Par le Barde, bardibulle
Sur le pré comme de loin, rien ne bouge. La lanterne rouge est conduite par Dudu qui clôture la noria de nos coureurs. Le rouge est passé, le portail se ferme, quelques tours de chauffe pour les courageux, un étirement pour certain, Maxence est sur piste sa cheville plus alerte que jamais. Les castors du jeune au moins jeune sont au rendez-vous.
Il est bon d’être sur le pré, le printemps est à nos portes. Musard garde son rythme d’un côté l’entracte de l’UBB, de l’autre de castors en quête de gonfle. Le nombre agrandit l’aire de jeu, une nouvelle ère en somme. Si nous partons du principe que la ligne des quarante sont rugissantes. Le tarbais est un fidèle, Sergio a amené de la famille. Il ne sait jamais si il y aura quelqu’un après sa feinte miraculeuse. Lourdes pousse à croire mais prévenir vaut mieux que guérir. Du coup la famille est à la rescousse. Les équipes s’équilibrent. Point trop de râleurs, le jeu à deux mains se prêtent à courir plus qu’à parler. La règle a cette nuance c’est qu’elle s’interprète.
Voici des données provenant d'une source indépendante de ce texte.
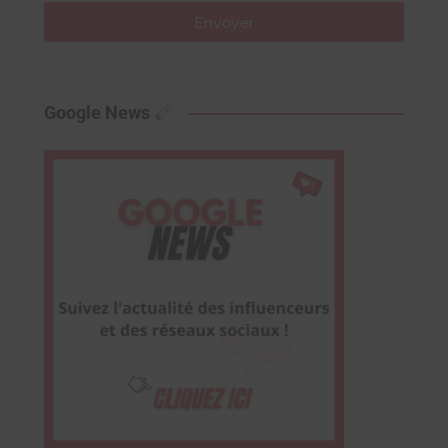
Envoyer
Google News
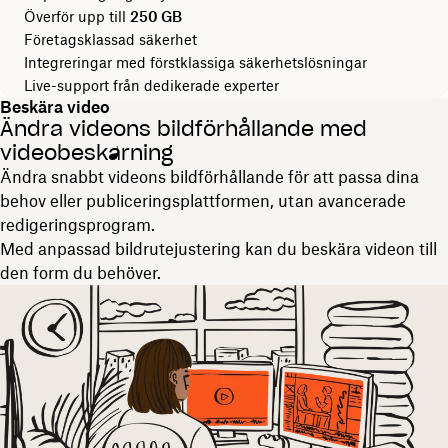
Överför upp till
250 GB
Företagsklassad säkerhet
Integreringar med förstklassiga säkerhetslösningar
Live-support från dedikerade experter
Beskära video
Ändra videons bildförhållande med
videobeskärning
Ändra snabbt videons bildförhållande för att passa dina
behov eller publiceringsplattformen, utan avancerade
redigeringsprogram.
Med anpassad bildrutejustering kan du beskära videon till
den form du behöver.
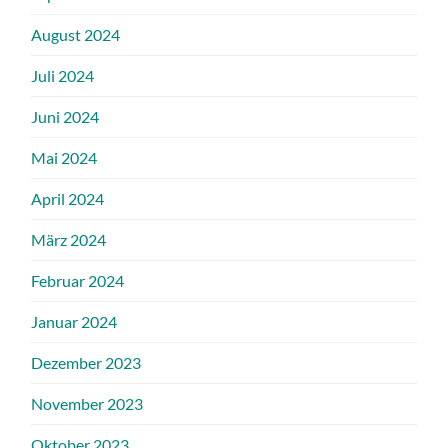
August 2024
Juli 2024
Juni 2024
Mai 2024
April 2024
März 2024
Februar 2024
Januar 2024
Dezember 2023
November 2023
Oktober 2023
La prise du trou est par nature une affaire de bon sens plus qu’interprétation. Quand le trou est pris, il est pris. Julien le trou il s’en branle. Notre Suisse a résolu l’art de la parlotte à un jeu à en découdre. Difficile de parler quand les dents sont déchaussées. Au grand dame de notre Bardibulle qui perdra le décompte des points.
Le jeu se prête d’un côté comme de l’autre. Le score sans compteur donnera la victoire à l’autre. Con se le dise.

La camarde ayant joué un sale tour à Julien, Seb et Christophe (Gaston) prirent le relais. Mais Julien avait pris soin de faire les courses dès lundi, en sorte qu’ils n’eurent plus qu’à mettre en œuvre ses bons offices. Ce qui n’est pas rien, n’est-ce pas, et l’on ne peut que saluer la solidarité du Tarbais et de Gaston, et avoir de tendres pensées pour Julien qui était quand même bel et bien là malgré le deuil qui venait de le frapper. Notre Amiral s’est mis au gouvernail, garder le bon cap est sa devise comme espérance.
Si Gaston resta en cuisine, Seb alla trotter sur le pré. Une complémentarité exemplaire. Il faut dire que ce pauvre Gaston s’était déchiré le mollet en entamant son footing dominical. Il a trop tiré sur la corde.
Il y avait du beau monde même s’il manquait notre cher Pépé. Sergio était de retour de ses montagnes. Le Poulpe était là ainsi que notre médoquin du bout du monde qui chasse dorénavant dans les marais de Marennes. Et la jeunesse était en nombre.
Un potage en entrée, un bon velouté de légume tendance potiron ou potimarron. On reste dans les cultivars, et c’est bien la l’essentiel.
Puis de petits morceaux de boeuf marinés, parsemés de coriandre avec un riz basmati cuit à point. Julien avait bien fait les choses ; simplicité et délicatesse allaient l’amble
Le lancer d’assiettes fut bien entendu exercé par le Tarbais et Gaston. Il y eut quelques éclats, Seb ayant décidé d’étirer le plus possible la distance entre son bras et le récipiendaire. Rien que de très ordinaire au bout du compte. Quant au fromage, du brebis, rien que du brebis, et du bon.
Enfin, le dessert, une tarte aux pommes que l’on dira normande et qui fut servie avec de la glace à la vanille.
Gaston récolta les fruits de nos agapes et se tint sur un coin de table pour engranger nos indispensables recettes. Un homme à tout faire.
Il ne nous restait plus qu’à achever la soirée près du comptoir, avec ce qu’il faut de passe-menthe pour aromatiser nos palais. Une musique metal jaillissait. On était loin du chasseur de Michel Delpech.
Le ciel était merveilleusement étoilé. Dieu que les nuits d’hiver sont belles. Julien pouvait être fiers de ses corollaires, de cette suite parfaitement maîtrisée. D’aucuns filèrent au l’anglaise quand d’autres s’attardèrent un peu, sous le regard bienveillant de Sergio.